When I found out that my mother-in-law was coming to visit us, I was so excited! She’s never been this far from Chiapas, and I had given up hope of having her here.
I was excited, but then I got nervous. Not because of normal mother-in-law worries, but because life here is so different than what she’s used to. She wakes up in the morning and crawls out from under the mosquito net that has shredded her bed during the night. It isn’t actually a net, but something thicker–impermeable to good air flow.
To begin to cook breakfast and coffee, my suegra builds a small fire under her comal. A comal is a flat piece of metal that is commonly used to cook tortillas. She feeds the fire with wood, often adjusting where the heat is focused. Coffee (that she grew and ground) is stirred into a pot of water on the comal.
Then she begins the masa–at one time, my suegra would begin to soften dried corn with cal. I just found out yesterday that cal is lye. Yes, the same lye that makes soap… Now she doesn’t make her own masa, but instead buys in cheap from a lady who walks a round selling it. She deftly pats out the tortillas by hand, using a piece of plastic underneath as an aide to turn the tortilla while keeping it from sticking to other things.
If my mother-in-law wants eggs for breakfast, she needs to go find them–but often she keeps an eye out on where the chickens are laying around the yards. A handful of rice thrown on the ground is met by a chorus of pio pio, and the little pollitos scramble to eat before their brothers.
When breakfast is over, my suegra begins her daily chores. She washes one of her several dresses that she switches out throat the week. Other clothes are also washed by hand and hung up to dry. She sweeps–not just inside the concrete floor of the bedroom but the hard packed dirt that covers the area where she cooks and the common area where the family gathers in the yard. Until I visited Chiapas, I would have never guess that you would sweep a dirt floor.
If it happens to be a day when the water gets delivered, my suegra starts to clean out the concrete holding tank that keeps a week’s worth of water. She scrubs the tank to loosen any algae that has grown. As the water arrives, bleach is added as an extra protectant from whatever arrives with it. Victor says the water comes from the hills, and if it is the rainy season it is full of mud.

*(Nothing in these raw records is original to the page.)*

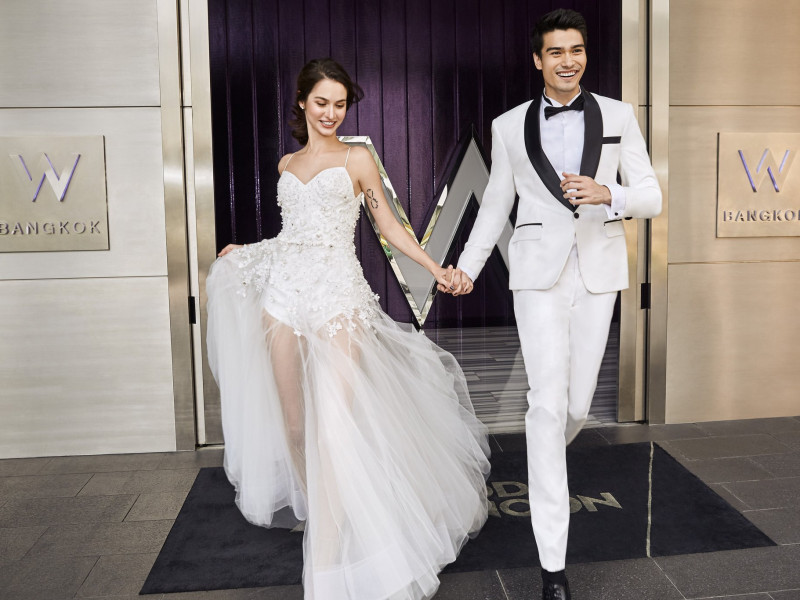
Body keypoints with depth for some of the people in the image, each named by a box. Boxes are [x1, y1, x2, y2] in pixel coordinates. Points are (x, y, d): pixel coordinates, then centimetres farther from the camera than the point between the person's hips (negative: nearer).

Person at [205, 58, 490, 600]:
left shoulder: (356, 159, 5)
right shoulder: (287, 164, 18)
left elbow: (388, 225, 6)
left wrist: (436, 267, -4)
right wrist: (245, 252, 31)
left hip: (336, 295, -4)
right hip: (284, 292, 5)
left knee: (333, 424, -11)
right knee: (293, 422, 5)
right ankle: (311, 508, 26)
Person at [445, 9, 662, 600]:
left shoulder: (619, 116, 5)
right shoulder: (509, 126, 5)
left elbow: (651, 197, 3)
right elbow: (496, 204, 14)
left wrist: (606, 193, -17)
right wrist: (467, 265, 15)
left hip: (598, 273, 2)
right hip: (539, 274, -1)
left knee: (578, 403, 9)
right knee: (549, 401, -9)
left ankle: (545, 458, 48)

This water is used for washing dishes, bathing, and flushing the commode. While they have a toilet (sans seat), they don’t have running water–so she carries water from their water tank to the “bathroom.” It is also used for washing laundry, mopping, and brushing your teeth. When it is time to shower, a large five gallon bucket is filled with cold water, and a smaller scoop is used to dump the water on your body.
Luckily, it was evident that my worries were for nothing. The baby has quickly taken to her abuelita, and they are the best of friends. Abuelita does make her were her shoes all the time, as she worries the “cold” tile will make Ale sick. She cooks for Ale rice with veggies, tortillas, and beans–and changes her cloth diapers throughout the day.
She’s learned to operate the shower and the hot water. She carries her sweater to warm her up, because our swamp cooler makes her cold. And she keeps busy straightening up, watching Ale, and cooking.
The hardest thing for my suegra to see here was the money we spend when we eat out at a restaurant–something we do too often. Well, something we used to do too often… Now, who wants to eat out when you have a little chiapanecan cooking yummy salsas and fresh tortillas everyday?